Last week I wrote about using pizza fractions to create an equivalent fractions table. Today we will move on to adding and subtracting fractions! Here is the set we purchased and that you’ll see in the pictures below:
There is no reason you can’t just make your own pizza fractions either – just color some circles and cut them in the right number of pieces! It is important that you are accurate in creating equal size pieces for the fractions, so they can be exchanged for other equivalent fractions through size comparisons alone.
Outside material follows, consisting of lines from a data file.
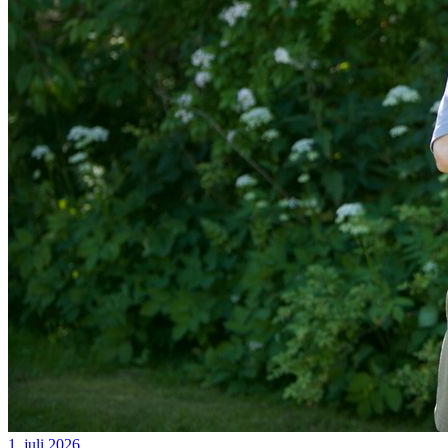
1. juli 2026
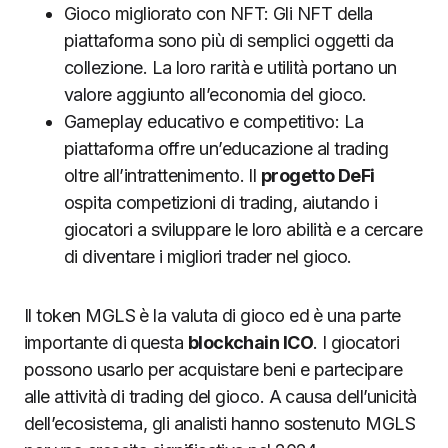
Gioco migliorato con NFT: Gli NFT della
piattaforma sono più di semplici oggetti da
collezione. La loro rarità e utilità portano un
valore aggiunto all’economia del gioco.
Gameplay educativo e competitivo: La
piattaforma offre un’educazione al trading
oltre all’intrattenimento. Il
progetto DeFi
ospita competizioni di trading, aiutando i
giocatori a sviluppare le loro abilità e a cercare
di diventare i migliori trader nel gioco.
Il token MGLS è la valuta di gioco ed è una parte
importante di questa
blockchain ICO
. I giocatori
possono usarlo per acquistare beni e partecipare
alle attività di trading del gioco. A causa dell’unicità
dell’ecosistema, gli analisti hanno sostenuto MGLS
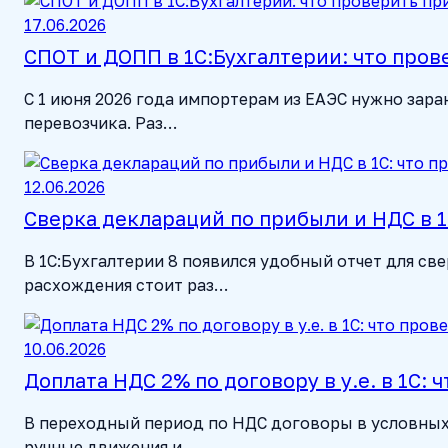
17.06.2026
СПОТ и ДОПП в 1С:Бухгалтерии: что пров
С 1 июня 2026 года импортерам из ЕАЭС нужно зар
перевозчика. Раз…
12.06.2026
Сверка деклараций по прибыли и НДС в 1
В 1С:Бухгалтерии 8 появился удобный отчет для св
расхождения стоит раз…
10.06.2026
Доплата НДС 2% по договору в у.е. в 1С: 
В переходный период по НДС договоры в условных
ручные движения и …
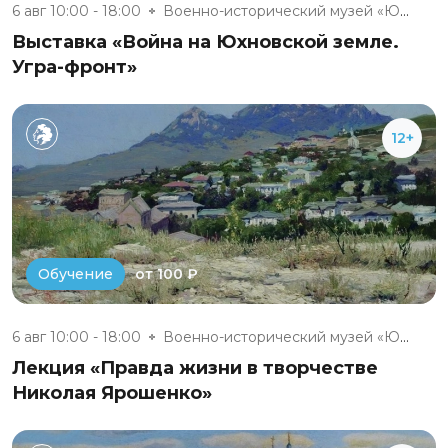
6 авг 10:00 - 18:00
Военно-исторический музей «Юхн...
Выставка «Война на Юхновской земле.
Угра-фронт»
12+
от 100 ₽
Обучение
6 авг 10:00 - 18:00
Военно-исторический музей «Юхн...
Лекция «Правда жизни в творчестве
Николая Ярошенко»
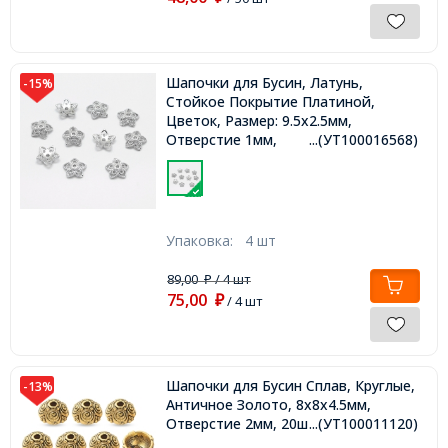
Шапочки для Бусин, Латунь,
-15%
Стойкое Покрытие Платиной,
Цветок, Размер: 9.5х2.5мм,
Отверстие 1мм,
...(УТ100016568)
Упаковка:
4 шт
89,00
/ 4 шт
₽
75,00
₽
/ 4 шт
Шапочки для Бусин Сплав, Круглые,
-13%
Античное Золото, 8х8х4.5мм,
Отверстие 2мм, 20шт/упаковка,
...(УТ100011120)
Pizza fractions are a great way to give hands on practice adding and subtracting fractions. Students often find fraction work confusing at first; changing it to a visual exercise helps it make sense when they move to working on paper. Here’s how to do it:
Adding and subtracting with the same denominator:
Start by writing down a problem, then pulling out the related fractions pile – meaning, all the ones with the same denominator (bottom number if it’s been a while!) as your problem. Then, use the pieces to create the problem and solve it.
Here’s an example: 1/8 + 2/8 = ? and 3/8 – 2/8 = ? The pizzas below show the solutions to these 2 problems.
Adding and subtracting with a different denominator:
Here is where you use the equivalents chart you built in lesson one in this series. Look at the problem, set it up using the pizza pieces, and then go to the equivalents chart and find an equivalent that is in the row for all of your denominators.
For example: if our problem is 1/3 + 1/4 – we first need to get out a 1/3 and a 1/4 pizza piece and set up the problem. Next we go to the chart, and will find that both 1/3s and 1/4ths have an equivalent in the 1/12ths column.
Then, get out the appropriate equivalent pieces for the problem. In this example, we need to get out the 1/12th pieces. Once you have them, set the equivalent pieces on top of the original pizza problem. When the appropriate number of pieces is set up, you can solve the problem!
This picture shows what I’m talking about – we’ve placed 1/12 pieces on top of the 1/3 and 1/4 problem slices. Now that the equivalents are in place, we can count the pieces and solve the problem: 1/3 + 1/4 = 4/12 + 3/12 = 7/12!
Subtraction works the same way. Let’s change our problem to 1/3 – 1/4. Once we set up the equivalent pieces, we can see that this problem is equivalent to 4/12 – 3/12. When we set out 4/12 and then remove 3 of them, we see the answer of 1/12!
Next lesson will be mutiplying and dividing fractions with pizza!